When CNN's Wolf Blitzer asked about the international signal sacking Rumsfeld would send, Begala shot back: "It would send a signal to our soldiers that incompetence will be punished. When Les Aspin was the Secretary of Defense for President Clinton, he was asked to send armor into Somalia...Les Aspin lost his job for that...He was fired because of that."
Can Begala be straightforward about anything? Fired? Funny, that's not exactly what the media reported when Aspin resigned about two months after the Somalia fiasco. Newsweek reported "After the massacre, he offered Clinton his resignation. The president turned it down, but the endgame had begun." Less-than-loyal Clinton began searching for a replacement behind his back.
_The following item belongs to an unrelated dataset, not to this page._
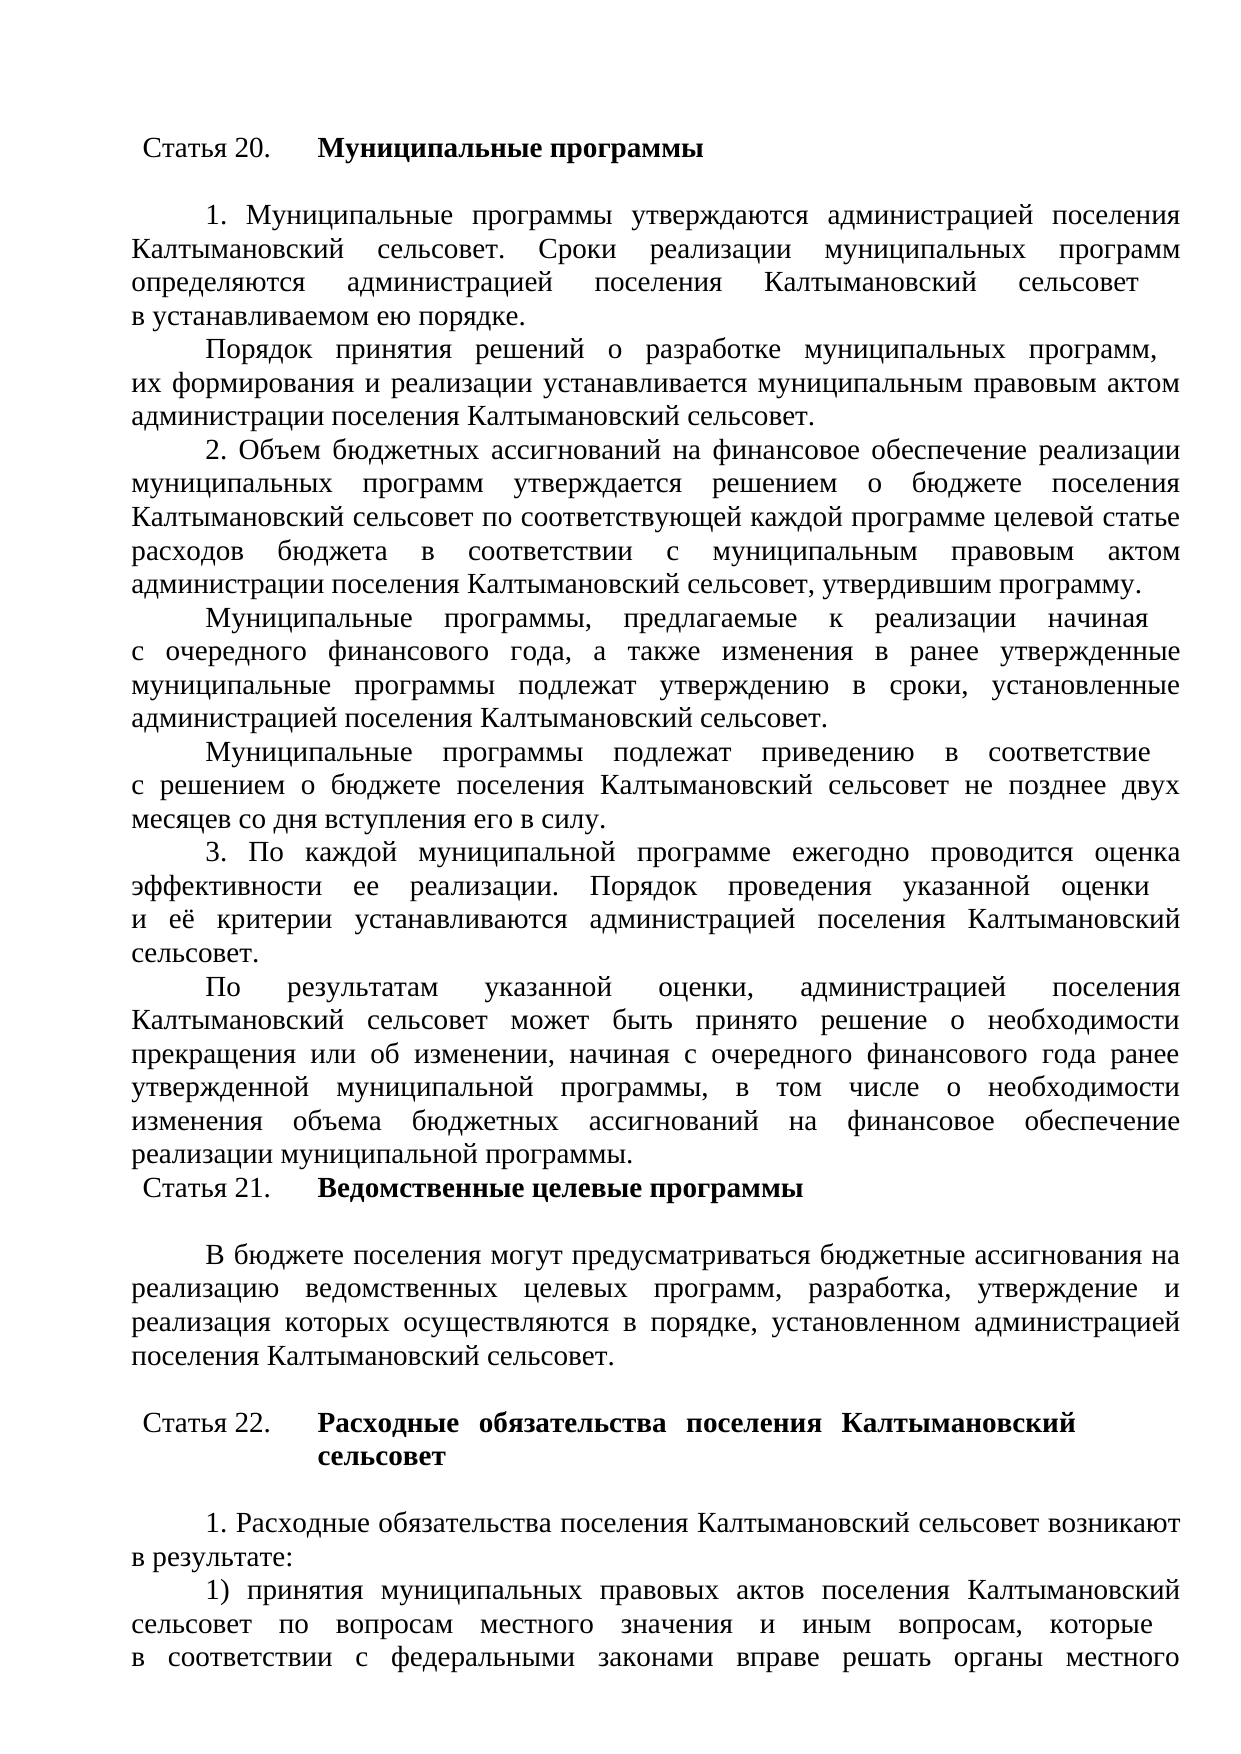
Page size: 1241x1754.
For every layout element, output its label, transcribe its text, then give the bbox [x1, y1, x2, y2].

When the search was over, "Clinton was gracious with the bad news. He told Aspin to take some time off and come back with an idea of what else he would like to do." Clinton also "praised him at some length for mapping out a new defense strategy, and for his 'razor-sharp mind.'"
Aspin resented the "college bull session" style of White House meetings, Newsweek said: "Clinton seemed unwilling to set any clear objectives, and his top advisers...never could agree on a course of action." Aspin is dead now, so he is blamed by Team Clinton for Team Clinton's mistakes.
Liberal TV pundits have every right to criticize. But they're the ones who look untethered to reality when start inflating Iraq into the biggest disaster in centuries, or even millennia. And by the way, Messrs. Carville and Begala: most foolish war since Caesar Augustus? That's one hell of an insult to our troops, fighting, suffering, and dying as we speak.